The existence of EFX allocations is a fundamental question in fair division. In this paper, we construct a three-agent, eight-good instance with monotone subadditive valuations such that no allocation satisfies $α$-EFX for any $α> \frac{1}{\sqrt[6]{2}} \approx 0.89$. We also provide a closely related three-agent, eight-good instance with submodular (in fact weighted coverage) valuations for which no EFX allocation exists. A key feature of our construction is its symmetry: the agents' valuations are identical up to a relabeling of the goods. Thus, EFX can fail even when agents differ only in how the goods are labeled. This symmetry makes the counterexamples compact and human-verifiable, yielding simple combinatorial obstructions to the existence of EFX.

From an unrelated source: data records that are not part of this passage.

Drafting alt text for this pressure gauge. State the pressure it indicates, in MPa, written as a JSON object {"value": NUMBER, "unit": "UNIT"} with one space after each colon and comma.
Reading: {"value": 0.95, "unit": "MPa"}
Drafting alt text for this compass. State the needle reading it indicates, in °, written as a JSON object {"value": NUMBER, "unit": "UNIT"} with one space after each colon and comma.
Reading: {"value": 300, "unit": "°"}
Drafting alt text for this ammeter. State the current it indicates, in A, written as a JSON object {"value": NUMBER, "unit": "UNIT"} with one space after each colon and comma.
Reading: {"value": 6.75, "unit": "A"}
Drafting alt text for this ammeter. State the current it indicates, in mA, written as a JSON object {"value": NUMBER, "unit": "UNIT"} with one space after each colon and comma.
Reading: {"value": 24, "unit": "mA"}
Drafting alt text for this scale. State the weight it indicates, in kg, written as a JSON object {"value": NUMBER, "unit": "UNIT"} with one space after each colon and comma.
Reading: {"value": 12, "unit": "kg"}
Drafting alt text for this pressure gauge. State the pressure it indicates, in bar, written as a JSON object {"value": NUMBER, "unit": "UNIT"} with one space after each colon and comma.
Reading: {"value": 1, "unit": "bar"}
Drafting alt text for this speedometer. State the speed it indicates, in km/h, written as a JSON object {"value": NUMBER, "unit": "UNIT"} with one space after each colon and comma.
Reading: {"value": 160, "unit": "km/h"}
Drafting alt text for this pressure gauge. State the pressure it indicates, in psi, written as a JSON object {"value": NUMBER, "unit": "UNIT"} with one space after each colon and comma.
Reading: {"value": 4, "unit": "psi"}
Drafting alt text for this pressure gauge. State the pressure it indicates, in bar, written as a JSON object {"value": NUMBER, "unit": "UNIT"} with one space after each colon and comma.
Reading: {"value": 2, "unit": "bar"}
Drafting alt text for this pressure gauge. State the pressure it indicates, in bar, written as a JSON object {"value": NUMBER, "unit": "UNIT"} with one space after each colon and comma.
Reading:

翻译：EFX分配的存在性是公平分配中的一个基本问题。本文构造了一个包含三个智能体、八种商品的实例，其估价为单调次可加函数，使得对于任意 $α> \frac{1}{\sqrt[6]{2}} \approx 0.89$，不存在满足 $α$-EFX 的分配。我们还提供了一个密切相关的三智能体、八商品实例，其估价为子模函数（实际上是加权覆盖函数），该实例中不存在EFX分配。我们构造的一个关键特征是其对称性：智能体的估价在商品重标号下完全相同。因此，即便智能体仅因商品标号方式不同而相异，EFX也可能失效。这种对称性使得反例简洁且易于人工验证，从而揭示了EFX存在性的简单组合障碍。